The API kits are vaguely accurate, but in aquarium keeping are sufficient. It can easily tell you the difference between acceptable levels of nitrate or elevated levels of nitrate. Keep in mind nitrates are a by-product of nitrites and as long as your tank is alive there will always be nitrate production. The trick is to keep it under control with proper maintenance, tank cleaning, water changes, and avoid over-feeding.

A simple solution to reading the nitrate chart, if it's red do a water change. If it's orange, you are OK.


----------



## Vincenzo (Mar 6, 2014)

Colorimetric methods are quick and easy for non-professionals, i.e., swimming pools and aquariums. Color indicators, except for phenolphthalein, usually cover a range. The other option is meters, expensive and require calibrating. Without calibration they are usless. Best advice is get used to the color variations of the samples. You have to determine what the concentration is from your observation. Establish your baseline, then read all subsequent samples according to that baseline. Best scientific approach.


----------



## b3w4r3 (Dec 14, 2012)

The color card that comes with the API freshwater master kit is different than the one that comes in the individual API nitrate kit, even though the test is the same. The master kit colors are the same as stated for 10ppm and 20ppm, and also the same for 40ppm and 80ppm, I photoshop compared the colors to verify. The individual test has the better color chart, but I found the following image which is probably better to use than either one alone.

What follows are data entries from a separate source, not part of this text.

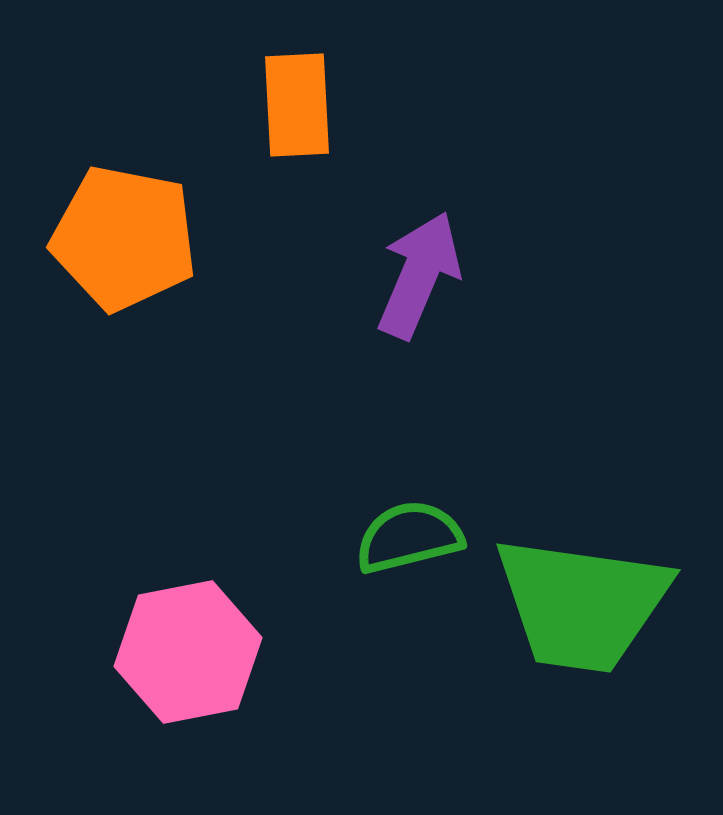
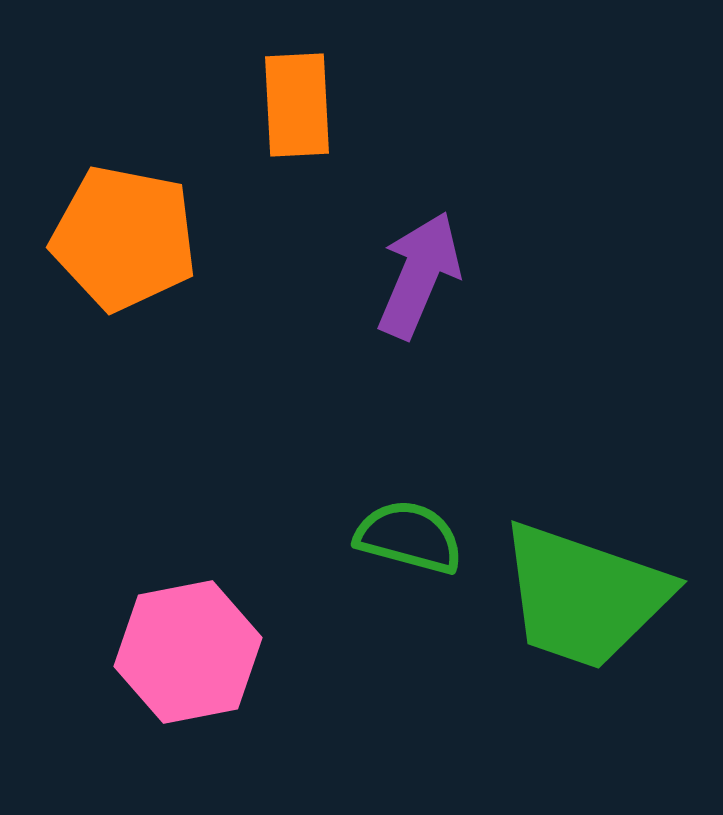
green semicircle: rotated 29 degrees clockwise
green trapezoid: moved 2 px right, 8 px up; rotated 11 degrees clockwise
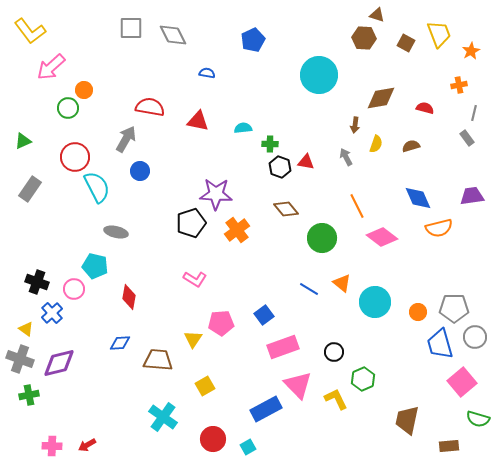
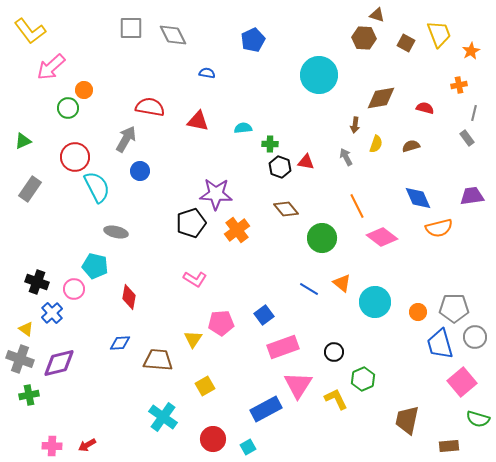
pink triangle at (298, 385): rotated 16 degrees clockwise
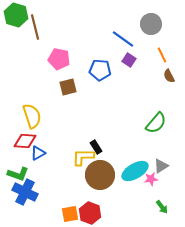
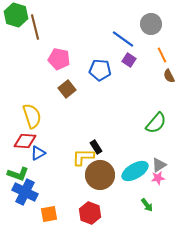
brown square: moved 1 px left, 2 px down; rotated 24 degrees counterclockwise
gray triangle: moved 2 px left, 1 px up
pink star: moved 7 px right, 1 px up
green arrow: moved 15 px left, 2 px up
orange square: moved 21 px left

When I hold the test to the screen using this image it's very clear where the sample falls. The fella that made the image used known nitrate concentrations and proper lighting.


----------



## Vincenzo (Mar 6, 2014)

Excellent work. I too have the master kit. Thanks for the image I will use it. However I have been determining the concentration based on the color variations I observed. Red to yellow and in between. This image confirms that and will mke things much easier.


----------